1. weaken existing equivalence axioms to subClassOf
e.g. C = G1 and R1 some Y2 and R2 some Y2 .. ==>
C subClassOf G1, R1 some Y1, ...

2. for each subClassOf axiom, translate recursively to object property assertions.

E.g. if we have

C subClassOf R some D
D subClassOf D2
D2 SubClassOf R2 some E..
==>
i1 a C
i1 R i2
i2 a D
i2 R2 i3
i3 a E

this would form the instance graph input

I would like to ask your suggestion if possible.

  • So I was working on pre-processing NCIT ontology (ncit.owl) to run DL-Learner over this ontology. What happens in the pre-process step is to (i) build up dummy instances based on the above suggestion, (ii) add the dummy instances into the original ncit.owl. Later the DL-learner reasons over this expanded ncit.owl. The problem is that these reasoning steps does not finish or halts due to the OOM even I used the pan server (even if I assigned 700G memory!). I am trying to see whether there is anything I can do.

  • I was initially using the ontology file on this page (https://github.com/ontodev/ncit-obo) and wonder whether there is any difference with the one in the obofoundary (http://obofoundry.org/ontology/ncit.html). I see that some URIs prefixes are different but wonder there are any other differences. I am trying to see if I could cut out irrelevant axioms in ncit.obo to reduce the size of ontology, i.e. is it okay to cut out ones such as synonym, def, and intersection_of? I wonder whether removing such ones affects the generation of subclassOf and someValuesFrom axioms in ncit.owl.

Any other suggestions are also appreciated.

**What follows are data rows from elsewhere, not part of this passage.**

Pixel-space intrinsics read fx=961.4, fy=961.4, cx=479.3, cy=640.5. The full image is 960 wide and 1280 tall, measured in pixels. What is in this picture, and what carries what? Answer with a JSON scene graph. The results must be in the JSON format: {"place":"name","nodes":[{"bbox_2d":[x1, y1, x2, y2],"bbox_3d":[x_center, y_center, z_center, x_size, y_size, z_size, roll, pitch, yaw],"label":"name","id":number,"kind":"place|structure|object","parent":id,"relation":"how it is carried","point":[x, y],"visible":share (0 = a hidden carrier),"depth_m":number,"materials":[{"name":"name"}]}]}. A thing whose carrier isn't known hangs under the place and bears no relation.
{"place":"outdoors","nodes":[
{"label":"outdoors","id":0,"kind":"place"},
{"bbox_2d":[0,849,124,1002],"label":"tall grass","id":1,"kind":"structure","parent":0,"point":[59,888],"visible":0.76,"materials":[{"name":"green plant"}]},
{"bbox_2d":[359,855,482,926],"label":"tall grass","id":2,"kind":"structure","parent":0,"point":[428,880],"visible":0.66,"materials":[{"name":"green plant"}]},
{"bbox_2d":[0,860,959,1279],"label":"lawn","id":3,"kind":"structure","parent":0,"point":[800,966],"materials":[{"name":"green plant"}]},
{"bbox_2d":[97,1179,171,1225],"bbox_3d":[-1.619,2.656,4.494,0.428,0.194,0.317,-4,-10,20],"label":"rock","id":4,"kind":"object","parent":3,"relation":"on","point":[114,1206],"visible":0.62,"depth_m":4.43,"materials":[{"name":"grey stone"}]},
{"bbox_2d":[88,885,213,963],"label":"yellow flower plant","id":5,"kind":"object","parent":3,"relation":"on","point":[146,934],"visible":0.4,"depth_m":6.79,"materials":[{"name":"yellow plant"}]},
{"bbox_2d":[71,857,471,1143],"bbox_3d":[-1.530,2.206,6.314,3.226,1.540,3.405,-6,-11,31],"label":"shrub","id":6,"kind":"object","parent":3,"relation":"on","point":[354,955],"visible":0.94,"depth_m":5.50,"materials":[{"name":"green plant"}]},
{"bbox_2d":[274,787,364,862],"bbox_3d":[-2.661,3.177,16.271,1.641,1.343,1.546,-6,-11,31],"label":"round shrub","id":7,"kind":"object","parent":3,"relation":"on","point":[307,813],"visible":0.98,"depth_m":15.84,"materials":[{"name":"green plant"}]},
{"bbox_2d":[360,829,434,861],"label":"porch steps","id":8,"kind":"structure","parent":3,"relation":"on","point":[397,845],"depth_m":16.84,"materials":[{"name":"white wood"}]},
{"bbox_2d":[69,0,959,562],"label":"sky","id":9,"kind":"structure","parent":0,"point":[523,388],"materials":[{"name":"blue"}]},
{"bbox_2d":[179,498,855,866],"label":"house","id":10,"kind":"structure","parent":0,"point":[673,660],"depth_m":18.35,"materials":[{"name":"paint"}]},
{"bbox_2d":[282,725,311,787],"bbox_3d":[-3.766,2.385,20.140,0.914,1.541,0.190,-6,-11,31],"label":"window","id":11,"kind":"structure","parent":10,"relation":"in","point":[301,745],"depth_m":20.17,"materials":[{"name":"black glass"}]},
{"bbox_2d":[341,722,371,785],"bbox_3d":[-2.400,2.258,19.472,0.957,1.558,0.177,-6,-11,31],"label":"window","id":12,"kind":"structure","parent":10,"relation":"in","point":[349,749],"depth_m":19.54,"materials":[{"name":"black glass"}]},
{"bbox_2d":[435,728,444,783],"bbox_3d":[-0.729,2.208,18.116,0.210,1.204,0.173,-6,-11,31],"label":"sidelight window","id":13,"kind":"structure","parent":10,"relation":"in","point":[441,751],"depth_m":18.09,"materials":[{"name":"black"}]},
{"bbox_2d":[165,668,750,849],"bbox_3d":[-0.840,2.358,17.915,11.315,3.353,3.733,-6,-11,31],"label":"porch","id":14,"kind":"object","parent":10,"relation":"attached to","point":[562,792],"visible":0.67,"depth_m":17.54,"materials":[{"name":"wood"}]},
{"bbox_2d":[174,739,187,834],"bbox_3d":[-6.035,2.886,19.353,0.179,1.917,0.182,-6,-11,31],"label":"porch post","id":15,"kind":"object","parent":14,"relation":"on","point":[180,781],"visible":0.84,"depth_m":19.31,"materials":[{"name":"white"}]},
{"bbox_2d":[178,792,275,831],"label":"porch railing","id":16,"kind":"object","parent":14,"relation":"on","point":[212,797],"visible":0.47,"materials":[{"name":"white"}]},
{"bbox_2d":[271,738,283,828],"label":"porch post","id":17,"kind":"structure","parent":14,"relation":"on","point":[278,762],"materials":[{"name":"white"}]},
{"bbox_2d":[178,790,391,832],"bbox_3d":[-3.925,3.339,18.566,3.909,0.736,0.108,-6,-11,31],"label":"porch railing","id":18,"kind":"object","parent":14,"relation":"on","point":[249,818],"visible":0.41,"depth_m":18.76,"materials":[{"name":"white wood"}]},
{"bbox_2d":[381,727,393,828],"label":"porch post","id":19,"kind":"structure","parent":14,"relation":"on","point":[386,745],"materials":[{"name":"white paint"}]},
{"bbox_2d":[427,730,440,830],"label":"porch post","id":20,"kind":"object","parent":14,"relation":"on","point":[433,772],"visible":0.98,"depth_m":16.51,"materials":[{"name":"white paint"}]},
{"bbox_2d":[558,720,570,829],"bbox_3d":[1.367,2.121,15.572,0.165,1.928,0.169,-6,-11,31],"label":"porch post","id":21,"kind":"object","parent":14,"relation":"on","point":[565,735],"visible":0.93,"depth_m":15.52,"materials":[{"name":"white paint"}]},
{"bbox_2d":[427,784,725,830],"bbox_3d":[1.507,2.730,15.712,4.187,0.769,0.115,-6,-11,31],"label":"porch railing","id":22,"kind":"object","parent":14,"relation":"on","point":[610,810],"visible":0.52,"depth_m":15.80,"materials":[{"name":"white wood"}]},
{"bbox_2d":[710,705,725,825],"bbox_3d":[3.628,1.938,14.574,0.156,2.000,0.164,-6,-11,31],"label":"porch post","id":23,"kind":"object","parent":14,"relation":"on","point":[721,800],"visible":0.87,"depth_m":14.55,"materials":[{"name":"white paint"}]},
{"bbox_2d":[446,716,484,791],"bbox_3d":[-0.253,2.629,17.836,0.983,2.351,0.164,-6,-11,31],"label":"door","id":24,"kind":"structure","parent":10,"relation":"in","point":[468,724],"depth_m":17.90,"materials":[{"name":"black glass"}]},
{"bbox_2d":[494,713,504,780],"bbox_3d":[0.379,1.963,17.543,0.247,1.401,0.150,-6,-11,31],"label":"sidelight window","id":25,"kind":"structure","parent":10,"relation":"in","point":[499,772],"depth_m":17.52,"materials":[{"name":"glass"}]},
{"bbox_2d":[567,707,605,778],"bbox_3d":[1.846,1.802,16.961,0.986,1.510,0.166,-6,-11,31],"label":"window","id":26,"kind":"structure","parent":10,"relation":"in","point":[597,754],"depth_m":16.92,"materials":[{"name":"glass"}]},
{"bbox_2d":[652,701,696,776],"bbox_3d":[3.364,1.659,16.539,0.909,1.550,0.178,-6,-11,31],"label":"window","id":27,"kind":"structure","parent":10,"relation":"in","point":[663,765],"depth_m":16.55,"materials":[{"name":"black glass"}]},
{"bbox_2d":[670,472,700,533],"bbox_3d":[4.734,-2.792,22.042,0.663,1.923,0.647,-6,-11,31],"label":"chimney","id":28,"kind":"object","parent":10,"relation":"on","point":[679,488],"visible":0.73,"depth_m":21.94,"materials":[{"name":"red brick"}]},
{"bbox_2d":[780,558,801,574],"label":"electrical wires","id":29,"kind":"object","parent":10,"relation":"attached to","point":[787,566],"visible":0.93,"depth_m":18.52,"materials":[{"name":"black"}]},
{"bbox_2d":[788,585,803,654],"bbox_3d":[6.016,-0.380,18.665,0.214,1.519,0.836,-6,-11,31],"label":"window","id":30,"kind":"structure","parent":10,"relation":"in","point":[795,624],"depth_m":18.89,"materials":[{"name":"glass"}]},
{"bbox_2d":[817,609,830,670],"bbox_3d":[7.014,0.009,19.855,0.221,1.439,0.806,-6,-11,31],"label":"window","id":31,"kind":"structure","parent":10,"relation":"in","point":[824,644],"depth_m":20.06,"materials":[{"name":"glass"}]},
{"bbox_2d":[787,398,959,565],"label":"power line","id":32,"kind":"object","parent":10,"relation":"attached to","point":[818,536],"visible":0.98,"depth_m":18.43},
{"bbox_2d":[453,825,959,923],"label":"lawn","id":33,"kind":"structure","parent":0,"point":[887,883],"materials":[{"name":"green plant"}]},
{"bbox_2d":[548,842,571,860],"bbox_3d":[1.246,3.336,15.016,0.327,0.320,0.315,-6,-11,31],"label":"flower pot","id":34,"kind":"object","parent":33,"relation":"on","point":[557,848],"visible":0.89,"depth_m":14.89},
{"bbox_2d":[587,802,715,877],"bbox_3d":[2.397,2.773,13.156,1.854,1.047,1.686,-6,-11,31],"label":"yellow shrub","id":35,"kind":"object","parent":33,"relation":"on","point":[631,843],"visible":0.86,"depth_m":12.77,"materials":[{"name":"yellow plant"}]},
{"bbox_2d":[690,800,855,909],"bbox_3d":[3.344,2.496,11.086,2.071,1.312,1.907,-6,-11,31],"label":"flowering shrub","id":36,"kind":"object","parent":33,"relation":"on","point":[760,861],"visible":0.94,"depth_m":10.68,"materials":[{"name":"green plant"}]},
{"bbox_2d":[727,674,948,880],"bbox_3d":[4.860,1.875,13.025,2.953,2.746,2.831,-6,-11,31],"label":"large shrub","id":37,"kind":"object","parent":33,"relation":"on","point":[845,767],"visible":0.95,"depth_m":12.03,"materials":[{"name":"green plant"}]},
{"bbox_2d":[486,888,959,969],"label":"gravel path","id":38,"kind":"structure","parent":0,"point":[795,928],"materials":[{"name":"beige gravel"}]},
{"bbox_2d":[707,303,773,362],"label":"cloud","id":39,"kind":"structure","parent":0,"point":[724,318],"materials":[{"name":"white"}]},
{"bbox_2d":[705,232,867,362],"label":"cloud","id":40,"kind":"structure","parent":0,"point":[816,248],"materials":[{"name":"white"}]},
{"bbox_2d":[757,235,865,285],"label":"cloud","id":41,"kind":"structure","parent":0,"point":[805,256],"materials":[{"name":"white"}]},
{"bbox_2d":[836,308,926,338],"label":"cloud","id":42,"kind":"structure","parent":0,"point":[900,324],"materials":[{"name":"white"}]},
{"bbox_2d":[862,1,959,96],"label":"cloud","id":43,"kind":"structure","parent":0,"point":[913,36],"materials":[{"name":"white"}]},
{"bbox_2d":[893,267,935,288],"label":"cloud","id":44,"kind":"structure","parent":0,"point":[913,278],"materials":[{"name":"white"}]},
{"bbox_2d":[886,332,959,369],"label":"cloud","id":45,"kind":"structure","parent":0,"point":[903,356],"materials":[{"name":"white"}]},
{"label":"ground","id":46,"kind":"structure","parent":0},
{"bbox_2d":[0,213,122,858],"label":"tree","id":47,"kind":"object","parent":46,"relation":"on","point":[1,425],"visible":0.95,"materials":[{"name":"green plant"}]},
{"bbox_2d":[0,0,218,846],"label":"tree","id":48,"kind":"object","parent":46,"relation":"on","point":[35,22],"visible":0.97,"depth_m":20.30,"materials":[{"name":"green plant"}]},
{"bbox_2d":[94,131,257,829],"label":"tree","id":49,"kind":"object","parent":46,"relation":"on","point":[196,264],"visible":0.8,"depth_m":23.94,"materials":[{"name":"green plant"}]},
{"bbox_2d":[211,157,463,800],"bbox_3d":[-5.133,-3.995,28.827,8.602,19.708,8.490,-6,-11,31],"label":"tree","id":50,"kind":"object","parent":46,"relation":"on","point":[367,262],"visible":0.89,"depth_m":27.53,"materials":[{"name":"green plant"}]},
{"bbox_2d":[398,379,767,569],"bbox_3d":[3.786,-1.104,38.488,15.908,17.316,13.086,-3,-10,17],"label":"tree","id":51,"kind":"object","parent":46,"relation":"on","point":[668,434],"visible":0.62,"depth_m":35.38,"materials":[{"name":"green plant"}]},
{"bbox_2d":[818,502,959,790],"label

p.s. Is it better to use neoplasm.owl instead? The problem is that it does not have any someValuesFrom axioms somehow.
p.s. maybe I do not need to add the dummy instances into the original ncit.owl anymore?

Just following up here after sending this on Skype—the ontology file to use is this one:

http://purl.obolibrary.org/obo/ncit/neoplasm-core.owl

ok, I was finally able to make DL-learner process this neoplasm ontology. I saw groups of many extra classes from GO and UBERON but did not list them in the index file for now. I uploaded the report files in this repository. I will work on building charts tomorrow.